[Stored records]
────────────────────────────────────────
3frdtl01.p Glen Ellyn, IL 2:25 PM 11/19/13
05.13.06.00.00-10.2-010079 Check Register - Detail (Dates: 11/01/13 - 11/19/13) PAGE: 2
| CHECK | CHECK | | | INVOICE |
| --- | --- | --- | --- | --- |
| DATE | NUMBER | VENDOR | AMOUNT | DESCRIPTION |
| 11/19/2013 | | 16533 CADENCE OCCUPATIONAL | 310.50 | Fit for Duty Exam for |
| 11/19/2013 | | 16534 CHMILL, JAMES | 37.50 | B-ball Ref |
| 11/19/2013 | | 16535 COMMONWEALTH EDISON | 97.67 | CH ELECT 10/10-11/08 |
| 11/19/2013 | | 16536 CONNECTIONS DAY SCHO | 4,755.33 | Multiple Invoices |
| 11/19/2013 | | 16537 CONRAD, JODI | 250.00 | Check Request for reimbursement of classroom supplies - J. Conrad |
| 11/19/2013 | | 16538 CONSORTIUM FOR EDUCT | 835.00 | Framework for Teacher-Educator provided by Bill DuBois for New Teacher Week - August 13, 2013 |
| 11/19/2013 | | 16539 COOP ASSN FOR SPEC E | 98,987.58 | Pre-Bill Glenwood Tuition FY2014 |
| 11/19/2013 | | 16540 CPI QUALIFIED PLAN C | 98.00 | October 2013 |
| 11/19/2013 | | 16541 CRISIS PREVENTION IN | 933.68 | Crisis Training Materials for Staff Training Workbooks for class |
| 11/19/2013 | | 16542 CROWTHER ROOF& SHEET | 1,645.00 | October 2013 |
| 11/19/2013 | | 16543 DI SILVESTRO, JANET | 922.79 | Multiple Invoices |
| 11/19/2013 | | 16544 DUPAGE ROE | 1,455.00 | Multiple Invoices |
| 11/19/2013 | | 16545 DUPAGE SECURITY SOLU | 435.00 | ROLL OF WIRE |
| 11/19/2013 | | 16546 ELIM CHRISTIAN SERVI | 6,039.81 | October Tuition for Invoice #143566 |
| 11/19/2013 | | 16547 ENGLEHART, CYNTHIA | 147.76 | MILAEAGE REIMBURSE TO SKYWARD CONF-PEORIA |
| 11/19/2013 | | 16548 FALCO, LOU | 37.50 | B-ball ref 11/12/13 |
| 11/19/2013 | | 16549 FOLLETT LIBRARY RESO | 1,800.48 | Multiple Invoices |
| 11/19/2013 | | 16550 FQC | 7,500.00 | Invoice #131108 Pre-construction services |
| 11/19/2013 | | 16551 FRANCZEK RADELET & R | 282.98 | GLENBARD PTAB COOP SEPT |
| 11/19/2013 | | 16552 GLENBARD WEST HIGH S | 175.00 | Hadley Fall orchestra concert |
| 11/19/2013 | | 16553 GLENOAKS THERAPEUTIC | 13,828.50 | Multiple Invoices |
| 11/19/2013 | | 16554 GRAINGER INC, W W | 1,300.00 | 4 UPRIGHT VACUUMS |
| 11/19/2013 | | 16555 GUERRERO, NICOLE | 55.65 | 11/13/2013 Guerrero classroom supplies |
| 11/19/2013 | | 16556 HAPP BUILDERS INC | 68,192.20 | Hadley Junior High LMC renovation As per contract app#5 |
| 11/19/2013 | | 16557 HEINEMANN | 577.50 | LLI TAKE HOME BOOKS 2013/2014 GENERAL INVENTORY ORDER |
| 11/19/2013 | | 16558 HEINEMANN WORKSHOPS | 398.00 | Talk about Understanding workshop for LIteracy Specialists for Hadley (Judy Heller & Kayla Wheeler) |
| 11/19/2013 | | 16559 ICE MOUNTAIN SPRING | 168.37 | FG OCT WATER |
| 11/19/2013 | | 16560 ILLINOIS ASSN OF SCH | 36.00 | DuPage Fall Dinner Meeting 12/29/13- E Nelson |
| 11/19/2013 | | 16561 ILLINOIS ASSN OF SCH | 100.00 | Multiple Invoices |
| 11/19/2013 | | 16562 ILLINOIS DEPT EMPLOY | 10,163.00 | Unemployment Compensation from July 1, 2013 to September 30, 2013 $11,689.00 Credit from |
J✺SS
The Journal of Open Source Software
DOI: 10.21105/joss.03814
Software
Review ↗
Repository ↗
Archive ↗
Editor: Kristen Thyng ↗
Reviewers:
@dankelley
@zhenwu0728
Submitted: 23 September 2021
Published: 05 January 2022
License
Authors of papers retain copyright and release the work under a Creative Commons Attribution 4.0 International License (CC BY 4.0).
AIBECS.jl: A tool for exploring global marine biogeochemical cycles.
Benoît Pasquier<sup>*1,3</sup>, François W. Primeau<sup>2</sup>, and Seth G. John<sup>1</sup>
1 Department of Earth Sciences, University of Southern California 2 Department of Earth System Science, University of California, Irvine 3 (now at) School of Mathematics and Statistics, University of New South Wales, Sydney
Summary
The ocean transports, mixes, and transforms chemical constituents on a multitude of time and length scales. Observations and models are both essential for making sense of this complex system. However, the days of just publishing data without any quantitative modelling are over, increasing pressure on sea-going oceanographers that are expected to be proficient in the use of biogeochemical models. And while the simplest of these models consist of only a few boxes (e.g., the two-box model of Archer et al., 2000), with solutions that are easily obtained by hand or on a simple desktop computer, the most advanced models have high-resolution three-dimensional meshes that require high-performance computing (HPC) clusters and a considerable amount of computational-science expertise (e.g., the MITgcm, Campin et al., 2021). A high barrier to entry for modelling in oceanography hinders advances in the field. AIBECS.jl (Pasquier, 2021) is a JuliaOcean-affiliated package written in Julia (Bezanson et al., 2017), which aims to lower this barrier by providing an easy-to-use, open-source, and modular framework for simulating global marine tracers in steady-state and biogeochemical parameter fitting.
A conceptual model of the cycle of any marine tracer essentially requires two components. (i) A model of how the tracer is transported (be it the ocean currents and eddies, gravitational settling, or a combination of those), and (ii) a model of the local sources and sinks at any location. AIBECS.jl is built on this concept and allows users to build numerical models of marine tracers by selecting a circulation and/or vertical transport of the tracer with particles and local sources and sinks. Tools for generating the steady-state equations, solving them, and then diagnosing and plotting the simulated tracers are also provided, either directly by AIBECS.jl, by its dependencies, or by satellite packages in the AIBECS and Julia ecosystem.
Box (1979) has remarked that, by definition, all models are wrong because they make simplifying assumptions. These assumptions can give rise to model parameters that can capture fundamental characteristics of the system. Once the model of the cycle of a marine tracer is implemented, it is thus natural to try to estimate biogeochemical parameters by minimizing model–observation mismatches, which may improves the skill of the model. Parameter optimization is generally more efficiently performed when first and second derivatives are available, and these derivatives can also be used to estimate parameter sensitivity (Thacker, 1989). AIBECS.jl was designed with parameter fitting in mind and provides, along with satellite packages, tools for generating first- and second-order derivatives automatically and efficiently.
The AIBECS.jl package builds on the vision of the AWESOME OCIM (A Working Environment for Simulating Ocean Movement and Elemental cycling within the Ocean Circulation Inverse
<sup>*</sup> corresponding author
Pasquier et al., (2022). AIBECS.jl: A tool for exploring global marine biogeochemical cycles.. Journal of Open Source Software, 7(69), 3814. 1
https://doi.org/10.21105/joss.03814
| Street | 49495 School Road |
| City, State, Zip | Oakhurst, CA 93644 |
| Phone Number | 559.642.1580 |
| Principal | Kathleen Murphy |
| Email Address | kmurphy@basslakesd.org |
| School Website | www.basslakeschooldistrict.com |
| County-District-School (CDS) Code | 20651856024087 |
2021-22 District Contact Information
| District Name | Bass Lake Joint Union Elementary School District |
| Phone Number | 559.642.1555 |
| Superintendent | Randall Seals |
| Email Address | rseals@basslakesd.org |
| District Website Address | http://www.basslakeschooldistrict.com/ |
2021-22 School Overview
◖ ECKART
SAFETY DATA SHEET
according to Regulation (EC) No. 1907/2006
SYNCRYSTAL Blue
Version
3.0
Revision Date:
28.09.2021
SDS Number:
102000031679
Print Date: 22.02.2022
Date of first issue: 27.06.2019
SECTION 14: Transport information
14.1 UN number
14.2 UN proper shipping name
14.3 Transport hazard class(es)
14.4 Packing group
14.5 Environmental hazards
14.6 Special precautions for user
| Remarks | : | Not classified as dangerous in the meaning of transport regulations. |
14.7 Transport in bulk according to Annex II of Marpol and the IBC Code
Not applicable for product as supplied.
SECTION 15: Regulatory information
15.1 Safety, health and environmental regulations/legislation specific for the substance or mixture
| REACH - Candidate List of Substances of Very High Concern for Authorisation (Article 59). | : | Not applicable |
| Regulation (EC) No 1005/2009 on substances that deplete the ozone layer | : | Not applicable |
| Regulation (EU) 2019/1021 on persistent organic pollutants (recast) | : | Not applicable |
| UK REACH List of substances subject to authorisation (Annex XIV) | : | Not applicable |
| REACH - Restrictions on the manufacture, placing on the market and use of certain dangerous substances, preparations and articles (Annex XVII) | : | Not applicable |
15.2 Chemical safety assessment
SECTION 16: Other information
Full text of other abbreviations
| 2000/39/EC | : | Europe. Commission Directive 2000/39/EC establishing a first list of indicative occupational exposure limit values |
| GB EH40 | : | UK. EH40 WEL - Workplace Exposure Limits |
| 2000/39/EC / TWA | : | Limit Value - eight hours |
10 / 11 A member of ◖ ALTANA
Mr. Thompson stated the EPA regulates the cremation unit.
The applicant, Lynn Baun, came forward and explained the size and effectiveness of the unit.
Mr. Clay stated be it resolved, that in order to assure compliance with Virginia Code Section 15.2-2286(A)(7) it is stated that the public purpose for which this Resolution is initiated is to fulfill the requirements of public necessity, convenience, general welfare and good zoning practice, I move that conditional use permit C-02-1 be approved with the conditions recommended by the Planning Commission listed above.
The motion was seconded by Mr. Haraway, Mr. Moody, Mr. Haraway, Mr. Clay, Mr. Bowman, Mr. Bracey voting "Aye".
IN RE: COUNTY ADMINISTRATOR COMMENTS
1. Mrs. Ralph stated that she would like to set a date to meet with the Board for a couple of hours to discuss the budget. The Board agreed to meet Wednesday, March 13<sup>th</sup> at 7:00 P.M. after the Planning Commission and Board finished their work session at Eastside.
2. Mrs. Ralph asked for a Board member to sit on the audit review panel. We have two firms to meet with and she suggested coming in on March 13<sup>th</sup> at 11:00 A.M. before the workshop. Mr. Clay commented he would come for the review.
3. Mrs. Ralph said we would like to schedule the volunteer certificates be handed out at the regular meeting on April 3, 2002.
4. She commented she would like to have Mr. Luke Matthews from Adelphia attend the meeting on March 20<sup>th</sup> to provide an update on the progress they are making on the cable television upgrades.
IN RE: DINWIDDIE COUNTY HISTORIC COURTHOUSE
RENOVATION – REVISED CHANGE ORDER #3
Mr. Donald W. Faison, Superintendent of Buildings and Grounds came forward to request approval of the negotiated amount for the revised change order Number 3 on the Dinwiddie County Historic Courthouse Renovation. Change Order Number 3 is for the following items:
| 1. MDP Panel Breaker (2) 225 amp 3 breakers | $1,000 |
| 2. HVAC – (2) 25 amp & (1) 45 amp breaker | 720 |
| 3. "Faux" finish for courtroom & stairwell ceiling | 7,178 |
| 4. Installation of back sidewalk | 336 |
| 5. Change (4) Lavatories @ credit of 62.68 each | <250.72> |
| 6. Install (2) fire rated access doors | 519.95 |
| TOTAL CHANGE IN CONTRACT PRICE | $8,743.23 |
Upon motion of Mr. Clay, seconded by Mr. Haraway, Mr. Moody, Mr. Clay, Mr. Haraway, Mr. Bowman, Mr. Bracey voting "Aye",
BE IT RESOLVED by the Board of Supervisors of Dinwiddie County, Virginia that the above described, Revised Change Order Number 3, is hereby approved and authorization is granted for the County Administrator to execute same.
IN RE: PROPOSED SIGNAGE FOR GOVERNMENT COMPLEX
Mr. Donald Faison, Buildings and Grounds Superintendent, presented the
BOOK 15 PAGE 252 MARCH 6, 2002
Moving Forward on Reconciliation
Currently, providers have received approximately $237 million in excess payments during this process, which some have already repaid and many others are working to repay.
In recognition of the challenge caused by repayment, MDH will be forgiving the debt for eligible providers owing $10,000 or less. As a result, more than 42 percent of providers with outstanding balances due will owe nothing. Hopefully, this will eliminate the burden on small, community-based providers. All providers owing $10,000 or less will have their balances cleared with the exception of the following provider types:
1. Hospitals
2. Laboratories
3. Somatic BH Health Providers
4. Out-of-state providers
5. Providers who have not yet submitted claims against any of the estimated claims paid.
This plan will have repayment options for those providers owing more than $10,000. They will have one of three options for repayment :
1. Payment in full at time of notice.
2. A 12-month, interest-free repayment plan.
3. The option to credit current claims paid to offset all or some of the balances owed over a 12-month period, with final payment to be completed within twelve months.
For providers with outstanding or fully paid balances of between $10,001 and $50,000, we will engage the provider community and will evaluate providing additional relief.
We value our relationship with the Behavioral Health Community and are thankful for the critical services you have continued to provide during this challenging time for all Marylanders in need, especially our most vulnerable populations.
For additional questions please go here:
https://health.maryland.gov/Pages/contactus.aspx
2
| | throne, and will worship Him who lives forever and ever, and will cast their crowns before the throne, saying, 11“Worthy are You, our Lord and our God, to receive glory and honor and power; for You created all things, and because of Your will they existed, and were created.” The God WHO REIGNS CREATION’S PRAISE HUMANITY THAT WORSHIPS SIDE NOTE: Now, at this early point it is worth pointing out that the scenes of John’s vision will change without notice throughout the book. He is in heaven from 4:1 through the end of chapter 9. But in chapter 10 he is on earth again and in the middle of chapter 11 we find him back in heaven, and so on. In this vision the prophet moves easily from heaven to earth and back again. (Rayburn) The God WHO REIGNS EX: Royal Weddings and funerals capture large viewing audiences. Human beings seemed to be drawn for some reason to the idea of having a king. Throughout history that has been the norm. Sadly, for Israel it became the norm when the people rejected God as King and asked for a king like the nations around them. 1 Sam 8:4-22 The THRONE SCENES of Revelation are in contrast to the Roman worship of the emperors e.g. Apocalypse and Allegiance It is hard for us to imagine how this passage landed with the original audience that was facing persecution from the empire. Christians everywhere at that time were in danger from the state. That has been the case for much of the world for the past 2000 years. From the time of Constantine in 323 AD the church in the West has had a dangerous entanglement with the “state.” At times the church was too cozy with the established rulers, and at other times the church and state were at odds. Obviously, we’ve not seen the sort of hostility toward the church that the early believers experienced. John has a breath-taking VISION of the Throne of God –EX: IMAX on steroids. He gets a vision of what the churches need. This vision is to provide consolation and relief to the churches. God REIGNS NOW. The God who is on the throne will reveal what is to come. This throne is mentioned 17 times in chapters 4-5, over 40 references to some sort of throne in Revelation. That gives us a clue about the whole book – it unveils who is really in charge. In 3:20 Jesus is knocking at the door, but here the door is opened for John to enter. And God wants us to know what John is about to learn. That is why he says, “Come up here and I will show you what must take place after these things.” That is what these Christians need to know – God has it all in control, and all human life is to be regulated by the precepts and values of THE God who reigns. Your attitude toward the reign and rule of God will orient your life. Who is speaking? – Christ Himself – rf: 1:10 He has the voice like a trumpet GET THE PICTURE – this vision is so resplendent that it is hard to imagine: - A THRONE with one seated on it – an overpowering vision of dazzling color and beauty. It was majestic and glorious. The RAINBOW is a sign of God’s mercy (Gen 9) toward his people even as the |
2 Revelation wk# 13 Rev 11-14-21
────────────────────────────────────────
What is expected –
What you return must be the lines above that run from the line with "1. Mrs. Ralph" to the line with "RENOVATION – REVISED CHANGE ORDER #3", inclusive, each copied exactly.

Response to this task –
1. Mrs. Ralph stated that she would like to set a date to meet with the Board for a couple of hours to discuss the budget. The Board agreed to meet Wednesday, March 13<sup>th</sup> at 7:00 P.M. after the Planning Commission and Board finished their work session at Eastside.
2. Mrs. Ralph asked for a Board member to sit on the audit review panel. We have two firms to meet with and she suggested coming in on March 13<sup>th</sup> at 11:00 A.M. before the workshop. Mr. Clay commented he would come for the review.
3. Mrs. Ralph said we would like to schedule the volunteer certificates be handed out at the regular meeting on April 3, 2002.
4. She commented she would like to have Mr. Luke Matthews from Adelphia attend the meeting on March 20<sup>th</sup> to provide an update on the progress they are making on the cable television upgrades.
IN RE: DINWIDDIE COUNTY HISTORIC COURTHOUSE
RENOVATION – REVISED CHANGE ORDER #3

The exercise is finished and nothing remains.